> _Assignment_:
Count the lines in the entries that contain "evenodd". Say the number and nothing more.

Records from a collection
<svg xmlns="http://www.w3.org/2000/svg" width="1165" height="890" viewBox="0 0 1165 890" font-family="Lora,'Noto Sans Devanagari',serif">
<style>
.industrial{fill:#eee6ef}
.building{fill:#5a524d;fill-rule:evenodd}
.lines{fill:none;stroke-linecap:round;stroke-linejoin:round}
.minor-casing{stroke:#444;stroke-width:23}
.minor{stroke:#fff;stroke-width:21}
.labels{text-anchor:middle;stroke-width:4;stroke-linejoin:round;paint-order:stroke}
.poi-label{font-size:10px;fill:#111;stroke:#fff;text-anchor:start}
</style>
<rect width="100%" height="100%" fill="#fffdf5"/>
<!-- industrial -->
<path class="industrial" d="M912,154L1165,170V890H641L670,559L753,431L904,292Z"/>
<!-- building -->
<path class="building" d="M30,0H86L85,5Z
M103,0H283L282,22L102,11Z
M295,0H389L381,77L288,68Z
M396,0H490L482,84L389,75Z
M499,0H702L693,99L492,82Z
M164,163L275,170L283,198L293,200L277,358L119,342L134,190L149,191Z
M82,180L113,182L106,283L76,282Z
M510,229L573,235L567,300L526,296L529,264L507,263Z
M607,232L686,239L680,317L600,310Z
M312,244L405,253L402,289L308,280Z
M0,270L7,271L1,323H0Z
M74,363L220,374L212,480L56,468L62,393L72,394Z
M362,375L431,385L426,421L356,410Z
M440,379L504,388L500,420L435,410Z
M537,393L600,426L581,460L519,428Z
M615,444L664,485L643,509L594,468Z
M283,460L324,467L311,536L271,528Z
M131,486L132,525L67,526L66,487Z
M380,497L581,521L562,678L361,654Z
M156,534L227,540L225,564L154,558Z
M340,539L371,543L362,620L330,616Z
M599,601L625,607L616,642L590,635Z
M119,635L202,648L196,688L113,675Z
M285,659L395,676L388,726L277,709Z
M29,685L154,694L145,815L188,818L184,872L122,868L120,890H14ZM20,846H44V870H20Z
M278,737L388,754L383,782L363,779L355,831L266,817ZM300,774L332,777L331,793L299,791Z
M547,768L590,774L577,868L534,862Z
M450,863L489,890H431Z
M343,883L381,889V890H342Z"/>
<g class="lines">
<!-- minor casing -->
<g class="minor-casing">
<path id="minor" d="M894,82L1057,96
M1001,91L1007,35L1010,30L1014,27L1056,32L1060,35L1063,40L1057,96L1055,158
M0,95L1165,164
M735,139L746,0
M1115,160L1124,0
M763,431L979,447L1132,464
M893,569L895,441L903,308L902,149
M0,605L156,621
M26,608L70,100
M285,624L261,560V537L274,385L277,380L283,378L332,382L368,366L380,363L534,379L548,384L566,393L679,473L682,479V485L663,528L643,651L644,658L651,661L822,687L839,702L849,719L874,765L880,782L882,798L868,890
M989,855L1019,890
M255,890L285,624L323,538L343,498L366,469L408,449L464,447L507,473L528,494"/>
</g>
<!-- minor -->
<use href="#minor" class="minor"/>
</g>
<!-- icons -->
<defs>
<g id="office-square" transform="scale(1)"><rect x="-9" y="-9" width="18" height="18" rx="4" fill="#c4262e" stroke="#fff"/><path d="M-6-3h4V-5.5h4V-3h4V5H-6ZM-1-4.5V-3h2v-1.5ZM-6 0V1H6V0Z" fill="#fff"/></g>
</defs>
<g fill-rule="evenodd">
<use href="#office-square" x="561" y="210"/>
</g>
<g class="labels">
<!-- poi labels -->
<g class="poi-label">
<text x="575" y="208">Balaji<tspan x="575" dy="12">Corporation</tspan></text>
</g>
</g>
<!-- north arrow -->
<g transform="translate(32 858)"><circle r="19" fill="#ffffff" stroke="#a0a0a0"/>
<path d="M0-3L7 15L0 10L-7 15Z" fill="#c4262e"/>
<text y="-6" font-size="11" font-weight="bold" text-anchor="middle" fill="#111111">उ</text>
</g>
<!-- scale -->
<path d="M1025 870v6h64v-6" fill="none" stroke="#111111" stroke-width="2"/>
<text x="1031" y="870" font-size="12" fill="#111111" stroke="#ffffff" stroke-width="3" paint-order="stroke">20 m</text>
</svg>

> _Completed exercise_:
2